The Formula 1 World Championship heads into the European leg of the calendar, starting this weekend with round five, the Spanish Grand Prix, which once again takes place at the Circuit de Catalunya just outside of Barcelona.
The 4.6-mile track is one teams and drivers know well, as it’s been on the calendar since 1991 and is where the official winter tests take place. There are several good overtaking opportunities for drivers, and tire strategy always proves vital.
This year, teams have the added difficulty of a new track surface to deal with. It has altered the normally rough conditions, giving the surface more grip but with reduced tire wear and degradation. Pirelli has nominated its medium, soft and supersoft compounds for the weekend.
The teams already have some knowledge of the new surface from the winter tests, but the cars have evolved considerably since then and the weather in Spain this time of year is much warmer. The weather forecast calls for peak temperatures of around 68 degrees throughout the weekend and possibility some rain early Sunday, the day of the race.
The Spanish race is also traditionally where teams introduce major mods to their cars, and this year is no different. Ferrari, which has been on fire so far this season, looks to have the most substantial mods, with the highlight being radical wing mirrors mounted to the Halo, as allowed by the regulations since the Chinese Grand Prix.
Ferrari’s changes haven’t helped the team much, at least during practice where Mercedes-AMG’s Valtteri Bottas and Lewis Hamilton topped the time sheets early in the day. Ferrari’s Sebastian Vettel was almost one second behind the pacesetters, while Red Bull Racing’s Daniel Ricciardo had some bad luck and bumped into a wall.
One of the major highlights of the session was Robert Kubica behind the wheel of a Williams. It was the first time the Williams reserve driver has participated in a grand prix since 2010, though unfortunately he ended up near the bottom of the pack.

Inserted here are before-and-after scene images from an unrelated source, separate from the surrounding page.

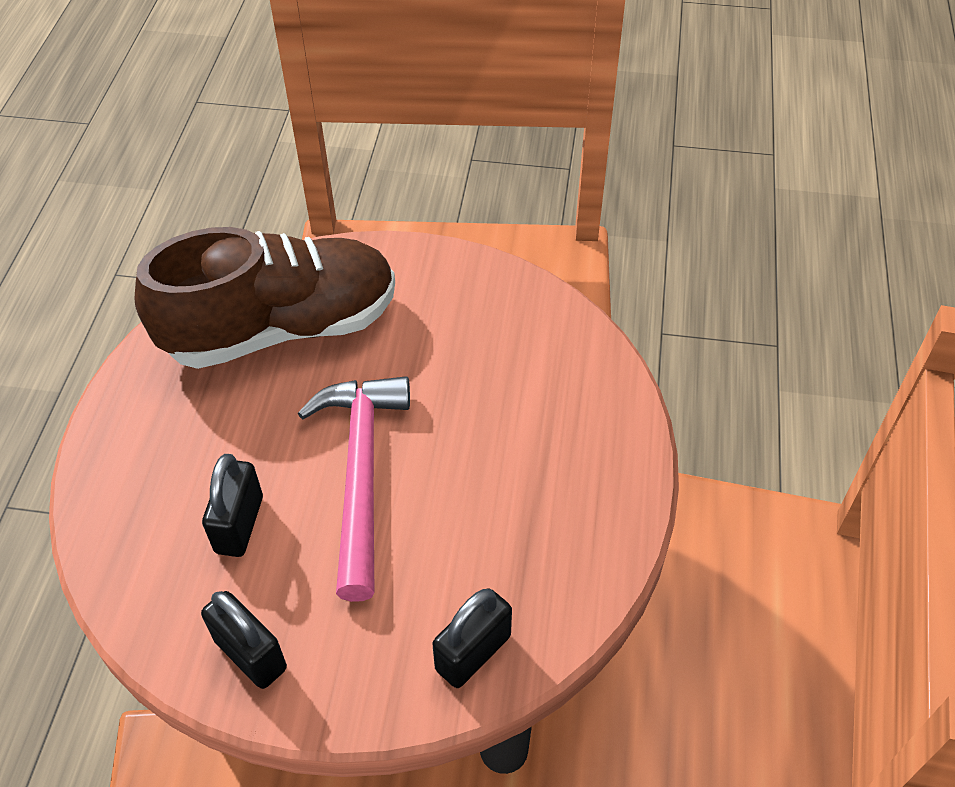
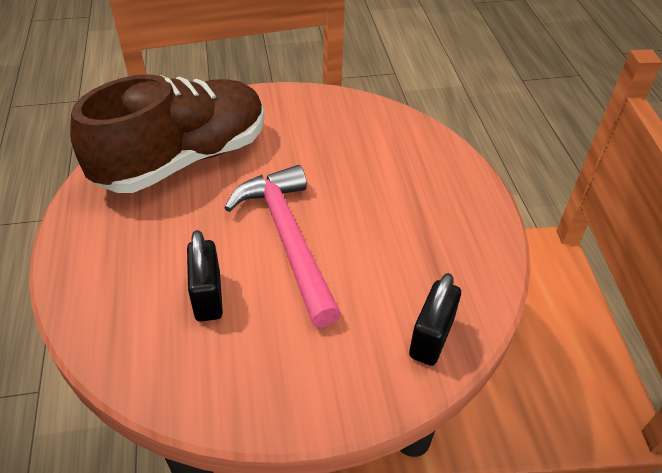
camera: 20 degrees left, 5 degrees down
(250, 654) = (258, 387): black padlock -> none

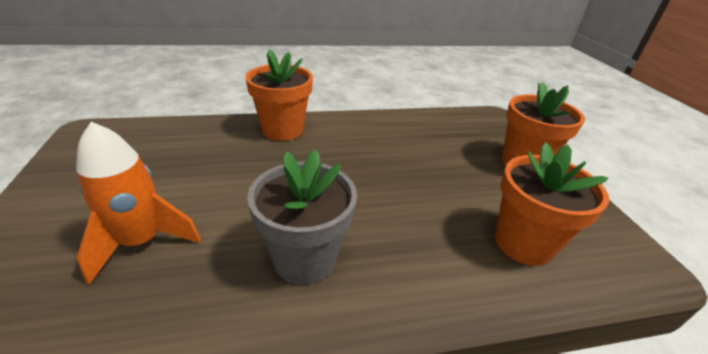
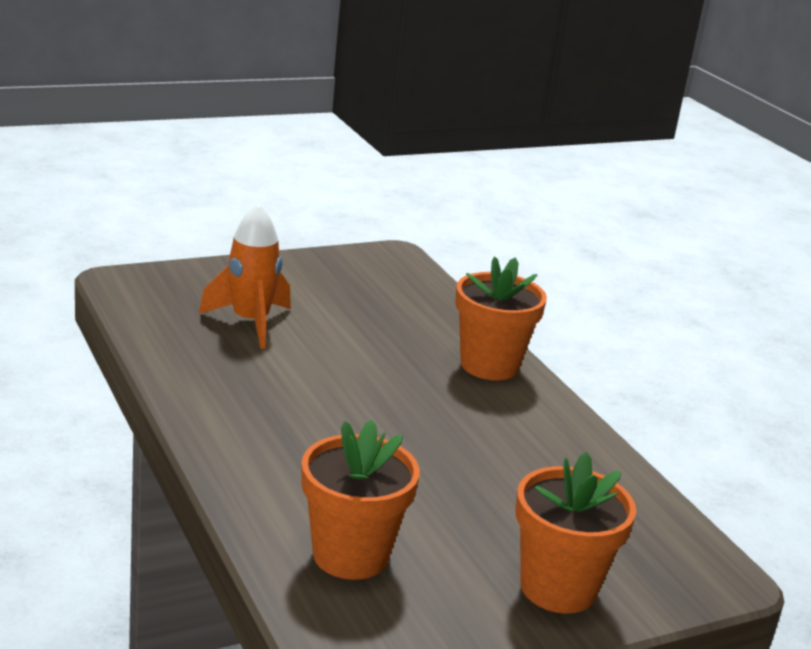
camera: 75 degrees right, 10 degrees down
(305, 259) = (262, 404): grey flower pot -> none

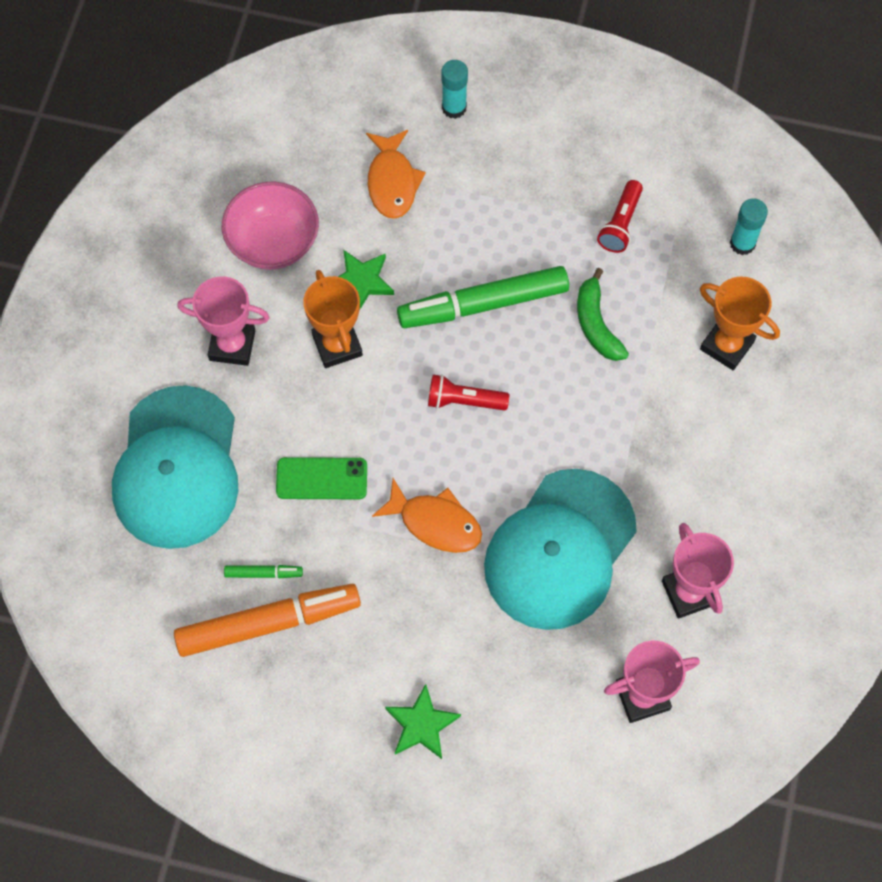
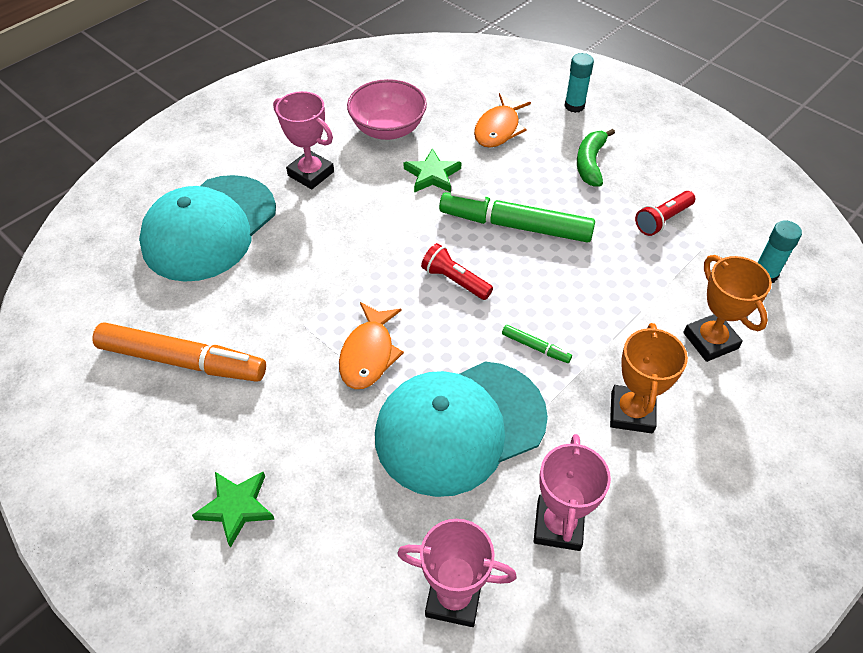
camera: 30 degrees right, 15 degrees down
(263, 573) = (209, 324): green marker -> green marker (535, 347)
(321, 478) = (305, 282): green phone -> none
(337, 345) = (385, 204): orange trophy -> orange trophy (631, 412)
(435, 522) = (368, 354): orange fish -> orange fish turned 45 degrees clockwise
(596, 324) = (600, 276): green banana -> green banana (590, 163)

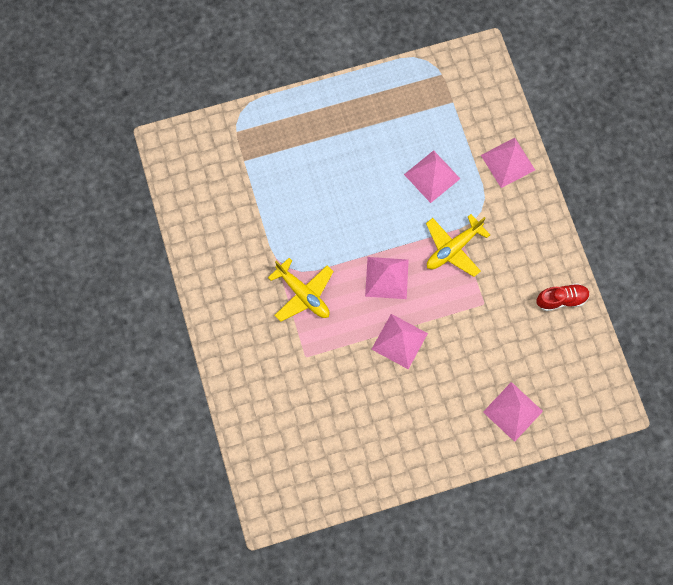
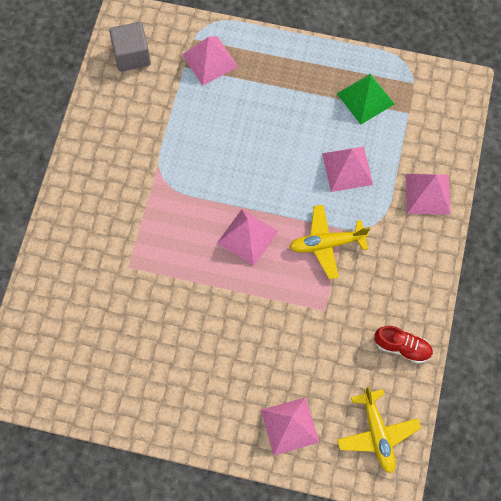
camera: 30 degrees right, 5 degrees down
(193, 174) = (132, 55): none -> grey cube
(303, 294) = (162, 210): yellow plane -> yellow plane (377, 434)
(399, 341) = (223, 300): pink pyramid -> pink pyramid (210, 60)
(411, 108) = (365, 98): none -> green pyramid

Going into Saturday’s qualifying session and Sunday’s race, Hamilton leads the 2018 Drivers’ Championship with 70 points while Vettel is a close second with 66 points. Fellow Ferrari driver Kimi Räikkönen is third with 48 points. In the Constructors’ Championship, Ferrari leads with 114 points versus the 110 of Mercedes and 55 of Red Bull. Last year’s winner in Spain was Hamilton.